Recently I found myself with a website (Prestashop e-commerce on a Centos PHP-FPM /Apache / MySql machine ) that was down and not responding to web requests.
After investigation, issue was due to an API call made with php-curl towards an endpoint that was temporarily offline, inside an application PHP file that was recalled in all pages of the website.
The cURL call had been wrongly made without a CURLOPT_TIMEOUT_MS settings, so users visiting my website filled rapidly the maximum number of php connections, blocking the php-fpm processes and preventing my server to receive other incoming connections.
I wonder if one can quickly and effectively prevent / identify such a problem "in production" from the terminal if it happens again (especially to quickly understand which is the blocked endpoint or identify the file from which the script that blocked the server is generated), since in my case I had to check the issue at "application level" rather than from server since :
- launching "top" the server shows the list of blocked php-fpm processes without any additional information to understand the problem (also server load average was about 0.00 since there's was almost no activity due to stuck connections).
- Launching "netstat -nputw" show me a lot of internal connections in TIME_WAIT status, but again no information about the outage "culprit" (could I see the endpoint called up by php-curl with netstat or a similar network command ?)
- Launching a "strace" of the php-fpm processes I see a lot of involved files, but this is not very helpful since the site, with average traffic, opens dozens and dozens of files.
- The webserver logs only informed me of timeout connections to web resources, but not of the script containing the problematic cURL call.
Thanks for your help.

Exercises:
1: Answer these questions from the post about the unresponsive PHP-FPM server:
(a) On what e-commerce platform was the website built?
(b) Which setting was missing from the cURL call?
(c) In what status were the many internal connections that "netstat -nputw" displayed?
2: In the post about the unresponsive PHP-FPM server, write out the passage starting with "Recently I found" and going on through "other incoming connections.", swapping "Prestashop" for "Magento".
3: Translate this sentence from the post about the unresponsive PHP-FPM server into French: "The webserver logs only informed me of timeout connections to web resources, but not of the script containing the problematic cURL call."

Supplied information:
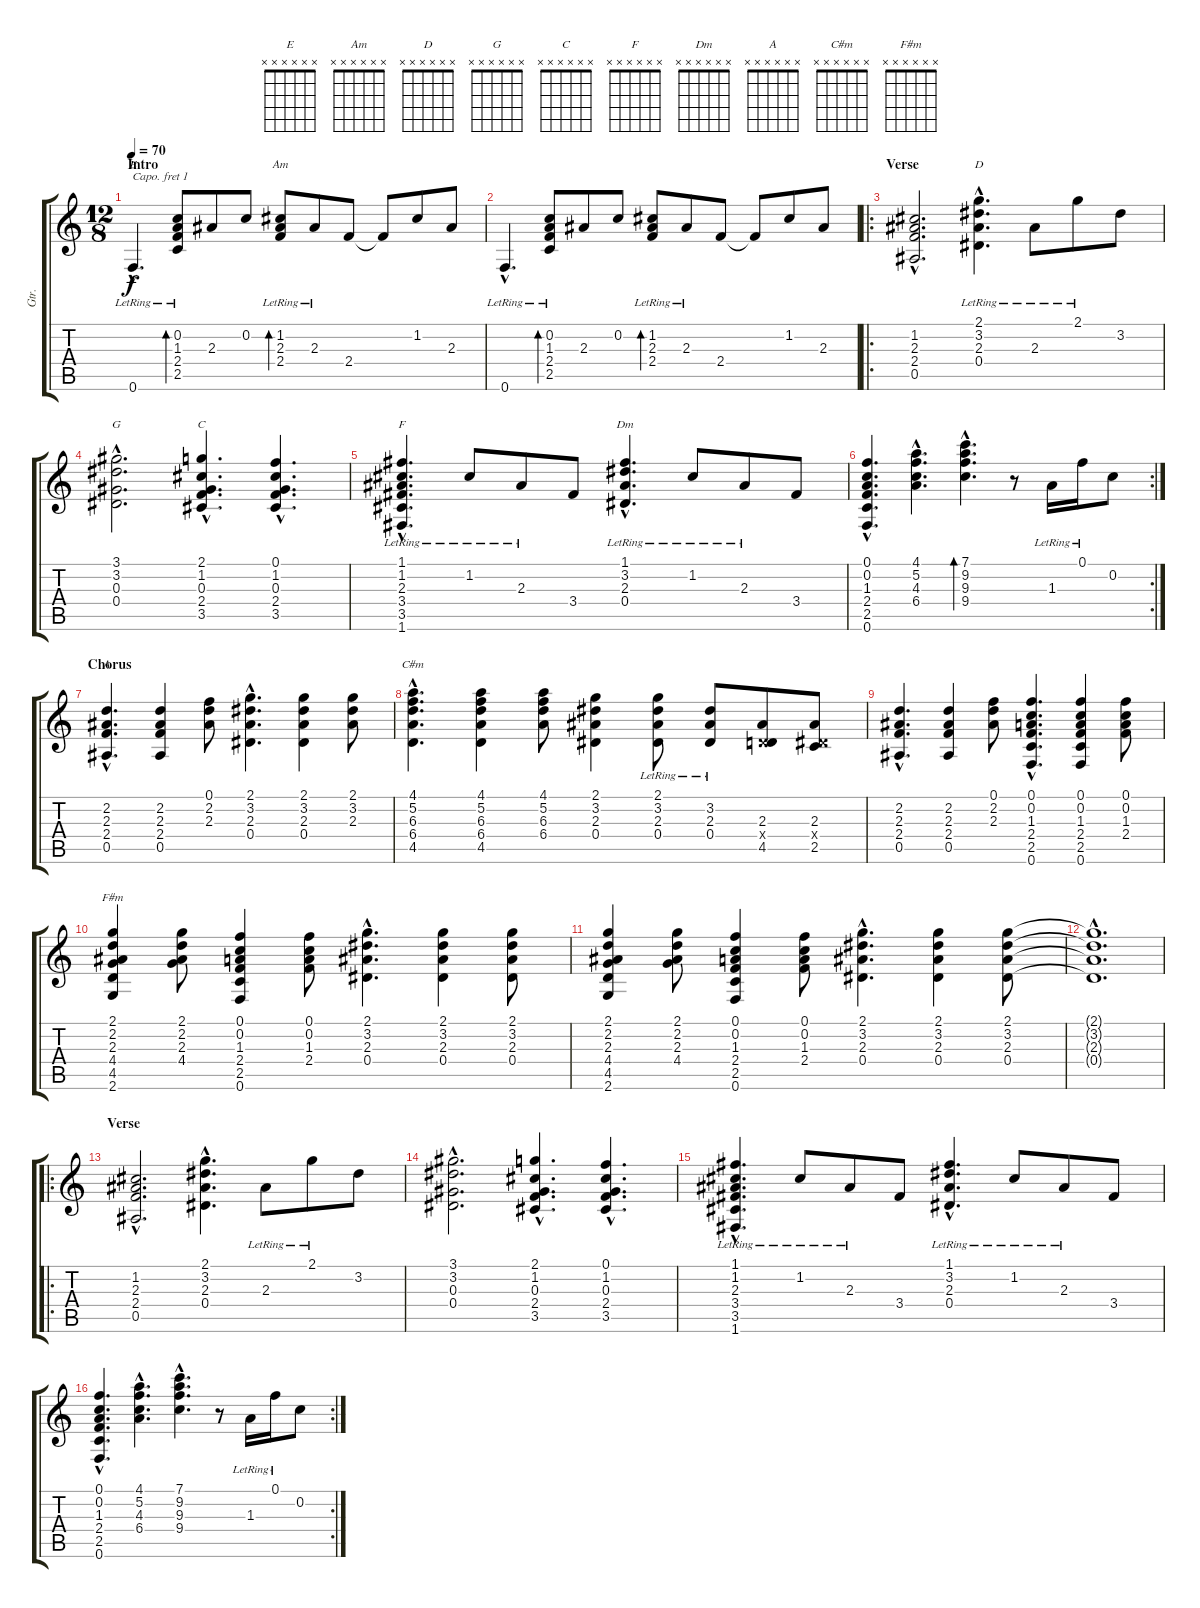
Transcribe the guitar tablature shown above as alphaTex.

Exercise responses:
1:
(a) Prestashop
(b) CURLOPT_TIMEOUT_MS
(c) TIME_WAIT

2:
Recently I found myself with a website (Magento e-commerce on a Centos PHP-FPM /Apache / MySql machine ) that was down and not responding to web requests.
After investigation, issue was due to an API call made with php-curl towards an endpoint that was temporarily offline, inside an application PHP file that was recalled in all pages of the website.
The cURL call had been wrongly made without a CURLOPT_TIMEOUT_MS settings, so users visiting my website filled rapidly the maximum number of php connections, blocking the php-fpm processes and preventing my server to receive other incoming connections.

3: Les journaux du serveur web m'ont seulement signalé des connexions expirées vers des ressources web, mais pas le script contenant l'appel cURL problématique.